**ACTIVITY:** In the records below, begin at the line that has "etapach procesu." and stop after the line that has "pozwala na bezpieczne przemieszczanie dużych"; quote those lines verbatim and nothing more.

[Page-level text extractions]
-------

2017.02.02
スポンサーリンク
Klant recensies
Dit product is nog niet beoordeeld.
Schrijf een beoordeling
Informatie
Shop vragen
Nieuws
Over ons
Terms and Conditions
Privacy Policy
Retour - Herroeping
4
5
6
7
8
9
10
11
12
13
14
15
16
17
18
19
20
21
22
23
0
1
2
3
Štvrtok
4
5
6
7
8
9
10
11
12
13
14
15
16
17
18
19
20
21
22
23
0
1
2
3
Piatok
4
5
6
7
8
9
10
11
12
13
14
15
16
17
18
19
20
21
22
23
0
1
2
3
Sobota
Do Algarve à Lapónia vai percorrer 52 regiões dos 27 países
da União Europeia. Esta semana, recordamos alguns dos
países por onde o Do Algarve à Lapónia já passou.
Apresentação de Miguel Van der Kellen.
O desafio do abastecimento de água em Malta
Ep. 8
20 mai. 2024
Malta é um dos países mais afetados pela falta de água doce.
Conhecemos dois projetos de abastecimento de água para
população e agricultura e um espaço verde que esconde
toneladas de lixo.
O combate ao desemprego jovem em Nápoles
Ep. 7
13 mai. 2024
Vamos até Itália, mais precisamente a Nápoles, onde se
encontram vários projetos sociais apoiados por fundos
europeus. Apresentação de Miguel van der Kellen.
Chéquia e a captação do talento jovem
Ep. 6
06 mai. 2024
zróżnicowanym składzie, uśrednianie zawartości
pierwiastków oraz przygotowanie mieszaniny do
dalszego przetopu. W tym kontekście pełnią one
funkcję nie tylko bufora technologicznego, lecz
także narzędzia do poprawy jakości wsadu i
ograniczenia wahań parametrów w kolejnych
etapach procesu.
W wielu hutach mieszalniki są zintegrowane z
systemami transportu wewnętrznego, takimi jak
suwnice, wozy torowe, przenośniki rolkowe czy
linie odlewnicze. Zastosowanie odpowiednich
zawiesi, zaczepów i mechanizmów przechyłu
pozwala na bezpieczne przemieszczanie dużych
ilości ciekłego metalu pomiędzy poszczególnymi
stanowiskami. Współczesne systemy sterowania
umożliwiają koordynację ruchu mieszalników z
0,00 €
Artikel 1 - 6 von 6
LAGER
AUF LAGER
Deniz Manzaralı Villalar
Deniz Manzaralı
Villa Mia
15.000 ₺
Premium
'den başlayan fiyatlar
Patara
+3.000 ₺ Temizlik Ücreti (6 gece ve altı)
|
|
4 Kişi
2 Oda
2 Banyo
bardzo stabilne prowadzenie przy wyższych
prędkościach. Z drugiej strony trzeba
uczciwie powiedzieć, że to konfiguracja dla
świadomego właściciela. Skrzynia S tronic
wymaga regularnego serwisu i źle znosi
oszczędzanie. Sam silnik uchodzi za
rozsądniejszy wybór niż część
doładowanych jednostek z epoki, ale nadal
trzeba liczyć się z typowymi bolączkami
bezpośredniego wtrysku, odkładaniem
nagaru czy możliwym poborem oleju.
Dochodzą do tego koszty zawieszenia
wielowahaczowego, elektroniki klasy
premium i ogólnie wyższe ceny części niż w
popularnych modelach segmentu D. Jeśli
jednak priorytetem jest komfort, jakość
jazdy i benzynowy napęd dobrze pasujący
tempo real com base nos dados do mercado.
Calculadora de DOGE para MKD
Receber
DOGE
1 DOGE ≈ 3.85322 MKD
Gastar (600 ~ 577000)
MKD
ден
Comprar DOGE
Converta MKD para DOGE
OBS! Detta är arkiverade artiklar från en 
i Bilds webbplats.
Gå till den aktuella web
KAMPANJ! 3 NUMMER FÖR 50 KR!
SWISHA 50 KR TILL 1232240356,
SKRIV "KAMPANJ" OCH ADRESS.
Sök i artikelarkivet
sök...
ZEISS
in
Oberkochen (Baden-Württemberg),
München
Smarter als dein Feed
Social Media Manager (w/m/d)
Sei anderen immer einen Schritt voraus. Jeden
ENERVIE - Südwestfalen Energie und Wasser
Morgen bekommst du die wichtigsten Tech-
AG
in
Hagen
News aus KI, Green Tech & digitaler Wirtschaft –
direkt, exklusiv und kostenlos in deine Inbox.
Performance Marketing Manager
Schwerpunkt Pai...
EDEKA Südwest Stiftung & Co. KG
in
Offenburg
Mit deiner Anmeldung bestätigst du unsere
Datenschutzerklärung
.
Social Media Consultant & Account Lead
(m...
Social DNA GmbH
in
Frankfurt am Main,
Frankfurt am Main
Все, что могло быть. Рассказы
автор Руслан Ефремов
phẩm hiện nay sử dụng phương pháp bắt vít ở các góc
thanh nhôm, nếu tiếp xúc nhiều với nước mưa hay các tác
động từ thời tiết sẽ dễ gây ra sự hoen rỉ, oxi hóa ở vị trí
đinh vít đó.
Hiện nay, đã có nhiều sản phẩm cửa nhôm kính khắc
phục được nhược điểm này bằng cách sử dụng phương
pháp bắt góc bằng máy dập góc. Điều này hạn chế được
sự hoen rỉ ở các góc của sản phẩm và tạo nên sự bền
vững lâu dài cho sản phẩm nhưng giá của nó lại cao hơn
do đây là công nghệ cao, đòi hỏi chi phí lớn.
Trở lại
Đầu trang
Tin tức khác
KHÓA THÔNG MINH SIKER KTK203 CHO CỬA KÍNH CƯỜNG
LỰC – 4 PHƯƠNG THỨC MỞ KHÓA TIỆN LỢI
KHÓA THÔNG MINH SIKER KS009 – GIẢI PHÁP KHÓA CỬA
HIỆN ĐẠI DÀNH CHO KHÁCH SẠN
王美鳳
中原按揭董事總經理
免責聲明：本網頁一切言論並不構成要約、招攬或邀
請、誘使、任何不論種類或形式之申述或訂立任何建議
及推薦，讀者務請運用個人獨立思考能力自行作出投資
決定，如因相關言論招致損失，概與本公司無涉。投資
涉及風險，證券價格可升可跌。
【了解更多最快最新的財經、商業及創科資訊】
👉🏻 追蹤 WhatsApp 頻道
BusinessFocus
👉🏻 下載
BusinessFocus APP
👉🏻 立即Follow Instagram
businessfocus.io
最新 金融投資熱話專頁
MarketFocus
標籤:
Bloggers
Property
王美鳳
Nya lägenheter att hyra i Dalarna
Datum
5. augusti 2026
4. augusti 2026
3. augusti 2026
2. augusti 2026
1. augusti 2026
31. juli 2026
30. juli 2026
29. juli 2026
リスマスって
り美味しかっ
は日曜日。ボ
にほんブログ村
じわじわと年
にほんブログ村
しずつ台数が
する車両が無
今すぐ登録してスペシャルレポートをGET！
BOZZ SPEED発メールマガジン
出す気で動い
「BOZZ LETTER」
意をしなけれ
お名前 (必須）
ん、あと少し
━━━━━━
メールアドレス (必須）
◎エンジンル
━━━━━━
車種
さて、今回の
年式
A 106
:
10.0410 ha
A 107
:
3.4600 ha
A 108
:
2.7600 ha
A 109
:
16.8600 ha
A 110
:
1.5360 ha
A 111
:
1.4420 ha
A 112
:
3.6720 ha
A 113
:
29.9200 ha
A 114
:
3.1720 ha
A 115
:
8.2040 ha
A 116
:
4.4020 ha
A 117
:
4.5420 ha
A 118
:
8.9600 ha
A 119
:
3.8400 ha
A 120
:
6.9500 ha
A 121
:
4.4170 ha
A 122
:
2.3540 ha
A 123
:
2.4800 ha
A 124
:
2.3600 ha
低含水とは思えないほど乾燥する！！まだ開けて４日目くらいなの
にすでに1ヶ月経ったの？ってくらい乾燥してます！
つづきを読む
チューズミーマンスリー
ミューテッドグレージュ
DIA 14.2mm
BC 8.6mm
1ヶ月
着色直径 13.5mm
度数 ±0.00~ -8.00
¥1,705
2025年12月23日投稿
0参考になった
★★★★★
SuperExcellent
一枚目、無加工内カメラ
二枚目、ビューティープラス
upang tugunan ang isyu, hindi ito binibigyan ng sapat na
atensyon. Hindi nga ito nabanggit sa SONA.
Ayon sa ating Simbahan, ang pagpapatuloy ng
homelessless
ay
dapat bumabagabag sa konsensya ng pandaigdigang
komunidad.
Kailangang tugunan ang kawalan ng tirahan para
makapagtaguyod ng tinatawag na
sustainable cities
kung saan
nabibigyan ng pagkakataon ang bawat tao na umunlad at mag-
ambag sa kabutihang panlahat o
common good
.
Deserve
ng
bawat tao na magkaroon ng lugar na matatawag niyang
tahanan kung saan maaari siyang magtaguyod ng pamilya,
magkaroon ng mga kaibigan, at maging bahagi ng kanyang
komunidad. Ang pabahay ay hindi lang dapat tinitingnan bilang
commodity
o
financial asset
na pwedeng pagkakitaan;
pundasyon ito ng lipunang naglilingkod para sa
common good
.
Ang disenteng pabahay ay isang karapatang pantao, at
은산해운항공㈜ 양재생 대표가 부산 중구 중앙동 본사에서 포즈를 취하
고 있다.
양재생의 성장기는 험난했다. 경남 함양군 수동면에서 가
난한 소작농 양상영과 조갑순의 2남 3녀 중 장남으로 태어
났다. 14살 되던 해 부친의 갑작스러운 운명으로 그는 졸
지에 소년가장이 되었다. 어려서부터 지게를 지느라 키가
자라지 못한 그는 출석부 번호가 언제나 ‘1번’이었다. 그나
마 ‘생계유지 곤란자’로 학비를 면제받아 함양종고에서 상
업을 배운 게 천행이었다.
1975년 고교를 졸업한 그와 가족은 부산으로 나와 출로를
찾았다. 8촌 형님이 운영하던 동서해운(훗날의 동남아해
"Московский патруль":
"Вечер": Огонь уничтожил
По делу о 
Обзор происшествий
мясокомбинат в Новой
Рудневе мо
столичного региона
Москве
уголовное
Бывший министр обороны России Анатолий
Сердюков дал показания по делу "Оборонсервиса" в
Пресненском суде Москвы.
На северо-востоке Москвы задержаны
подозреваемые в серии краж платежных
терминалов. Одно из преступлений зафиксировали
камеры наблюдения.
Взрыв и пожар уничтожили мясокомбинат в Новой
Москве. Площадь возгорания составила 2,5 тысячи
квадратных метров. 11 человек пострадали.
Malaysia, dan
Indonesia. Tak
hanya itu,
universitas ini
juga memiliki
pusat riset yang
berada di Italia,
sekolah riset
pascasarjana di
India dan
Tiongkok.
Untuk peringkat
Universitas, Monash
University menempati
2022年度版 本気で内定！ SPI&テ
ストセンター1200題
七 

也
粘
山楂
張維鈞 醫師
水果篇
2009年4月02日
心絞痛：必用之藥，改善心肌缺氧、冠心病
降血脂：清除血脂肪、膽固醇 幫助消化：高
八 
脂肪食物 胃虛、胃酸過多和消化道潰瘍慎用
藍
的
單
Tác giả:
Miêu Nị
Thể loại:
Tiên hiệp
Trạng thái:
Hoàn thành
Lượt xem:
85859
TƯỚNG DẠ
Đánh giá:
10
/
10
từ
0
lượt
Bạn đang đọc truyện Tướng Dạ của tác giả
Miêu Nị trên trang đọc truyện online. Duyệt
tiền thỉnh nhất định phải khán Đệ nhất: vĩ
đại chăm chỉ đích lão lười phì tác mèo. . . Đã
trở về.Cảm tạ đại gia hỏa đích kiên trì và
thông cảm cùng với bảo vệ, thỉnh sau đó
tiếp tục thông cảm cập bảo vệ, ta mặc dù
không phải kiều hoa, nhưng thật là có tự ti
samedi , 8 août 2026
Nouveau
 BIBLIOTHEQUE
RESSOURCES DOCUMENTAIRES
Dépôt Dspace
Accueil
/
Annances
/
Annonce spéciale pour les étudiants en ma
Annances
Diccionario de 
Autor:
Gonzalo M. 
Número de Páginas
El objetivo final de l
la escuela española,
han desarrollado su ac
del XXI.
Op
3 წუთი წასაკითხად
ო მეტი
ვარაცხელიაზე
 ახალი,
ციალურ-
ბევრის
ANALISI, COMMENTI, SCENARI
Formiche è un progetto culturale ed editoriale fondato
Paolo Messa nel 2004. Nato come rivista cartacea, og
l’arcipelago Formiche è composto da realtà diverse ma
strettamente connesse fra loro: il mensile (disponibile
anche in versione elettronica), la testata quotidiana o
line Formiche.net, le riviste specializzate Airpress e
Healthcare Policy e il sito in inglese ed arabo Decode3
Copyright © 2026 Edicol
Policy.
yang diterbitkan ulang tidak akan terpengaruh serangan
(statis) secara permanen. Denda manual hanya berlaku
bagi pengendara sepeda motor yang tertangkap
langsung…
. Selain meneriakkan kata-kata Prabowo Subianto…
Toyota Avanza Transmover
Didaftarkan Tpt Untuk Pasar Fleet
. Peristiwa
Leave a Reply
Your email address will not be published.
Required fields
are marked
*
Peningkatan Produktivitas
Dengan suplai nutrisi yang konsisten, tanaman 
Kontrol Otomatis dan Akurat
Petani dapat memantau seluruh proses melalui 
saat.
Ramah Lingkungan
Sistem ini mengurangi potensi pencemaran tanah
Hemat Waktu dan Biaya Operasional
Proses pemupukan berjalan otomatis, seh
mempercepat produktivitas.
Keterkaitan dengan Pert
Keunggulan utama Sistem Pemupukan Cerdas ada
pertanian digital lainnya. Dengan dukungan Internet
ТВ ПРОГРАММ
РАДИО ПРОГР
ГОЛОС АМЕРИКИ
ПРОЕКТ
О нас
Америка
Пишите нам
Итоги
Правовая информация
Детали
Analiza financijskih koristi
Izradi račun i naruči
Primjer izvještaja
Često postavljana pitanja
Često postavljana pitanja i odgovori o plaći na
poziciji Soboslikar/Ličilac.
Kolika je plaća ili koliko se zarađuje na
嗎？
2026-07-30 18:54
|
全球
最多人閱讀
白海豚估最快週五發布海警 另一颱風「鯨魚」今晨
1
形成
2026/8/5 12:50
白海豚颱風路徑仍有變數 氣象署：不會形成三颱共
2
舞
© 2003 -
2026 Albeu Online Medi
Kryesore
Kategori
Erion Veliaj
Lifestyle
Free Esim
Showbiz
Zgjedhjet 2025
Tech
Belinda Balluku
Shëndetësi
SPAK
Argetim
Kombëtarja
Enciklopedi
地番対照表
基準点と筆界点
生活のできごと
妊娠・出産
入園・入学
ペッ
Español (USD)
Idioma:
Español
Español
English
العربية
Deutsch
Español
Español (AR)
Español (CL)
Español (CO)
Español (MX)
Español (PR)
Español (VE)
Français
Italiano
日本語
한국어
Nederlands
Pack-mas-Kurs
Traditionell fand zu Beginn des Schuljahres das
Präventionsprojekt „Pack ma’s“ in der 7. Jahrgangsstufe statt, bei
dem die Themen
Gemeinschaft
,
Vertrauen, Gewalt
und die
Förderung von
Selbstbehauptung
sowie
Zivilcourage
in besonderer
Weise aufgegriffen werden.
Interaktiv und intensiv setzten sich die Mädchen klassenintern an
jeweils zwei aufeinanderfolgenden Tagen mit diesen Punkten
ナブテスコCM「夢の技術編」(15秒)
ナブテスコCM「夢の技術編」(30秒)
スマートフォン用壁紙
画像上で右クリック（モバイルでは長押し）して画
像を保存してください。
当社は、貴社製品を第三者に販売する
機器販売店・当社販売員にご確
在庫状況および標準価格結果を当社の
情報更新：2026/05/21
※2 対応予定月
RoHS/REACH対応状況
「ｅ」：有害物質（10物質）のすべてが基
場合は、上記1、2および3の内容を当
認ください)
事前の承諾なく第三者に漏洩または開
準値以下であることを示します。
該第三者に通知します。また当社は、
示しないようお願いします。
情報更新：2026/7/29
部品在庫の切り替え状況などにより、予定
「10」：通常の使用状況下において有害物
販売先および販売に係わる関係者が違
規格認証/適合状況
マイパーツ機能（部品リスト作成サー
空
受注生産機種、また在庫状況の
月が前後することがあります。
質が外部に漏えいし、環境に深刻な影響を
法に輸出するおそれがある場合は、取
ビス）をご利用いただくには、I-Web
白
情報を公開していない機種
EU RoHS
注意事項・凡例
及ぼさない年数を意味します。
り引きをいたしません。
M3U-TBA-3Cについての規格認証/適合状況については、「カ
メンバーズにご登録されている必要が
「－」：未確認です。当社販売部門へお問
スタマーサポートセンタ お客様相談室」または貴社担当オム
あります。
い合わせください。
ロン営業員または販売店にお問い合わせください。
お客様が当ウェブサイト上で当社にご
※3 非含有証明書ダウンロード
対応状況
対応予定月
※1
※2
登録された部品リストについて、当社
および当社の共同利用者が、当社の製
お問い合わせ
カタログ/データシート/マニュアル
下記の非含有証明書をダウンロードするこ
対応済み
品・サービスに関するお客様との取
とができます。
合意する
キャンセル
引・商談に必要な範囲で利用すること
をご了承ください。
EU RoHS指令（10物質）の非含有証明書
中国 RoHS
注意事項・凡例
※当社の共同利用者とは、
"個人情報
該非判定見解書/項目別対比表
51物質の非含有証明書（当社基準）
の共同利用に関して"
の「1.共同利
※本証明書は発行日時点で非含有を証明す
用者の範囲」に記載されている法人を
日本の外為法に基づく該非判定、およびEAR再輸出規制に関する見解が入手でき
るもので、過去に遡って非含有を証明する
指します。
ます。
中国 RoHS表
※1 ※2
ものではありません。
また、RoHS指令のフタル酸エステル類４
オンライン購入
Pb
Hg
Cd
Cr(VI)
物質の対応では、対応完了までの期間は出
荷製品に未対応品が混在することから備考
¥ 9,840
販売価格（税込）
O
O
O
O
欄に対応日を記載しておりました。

-------

**EXPECTED ANSWER:**
etapach procesu.
W wielu hutach mieszalniki są zintegrowane z
systemami transportu wewnętrznego, takimi jak
suwnice, wozy torowe, przenośniki rolkowe czy
linie odlewnicze. Zastosowanie odpowiednich
zawiesi, zaczepów i mechanizmów przechyłu
pozwala na bezpieczne przemieszczanie dużych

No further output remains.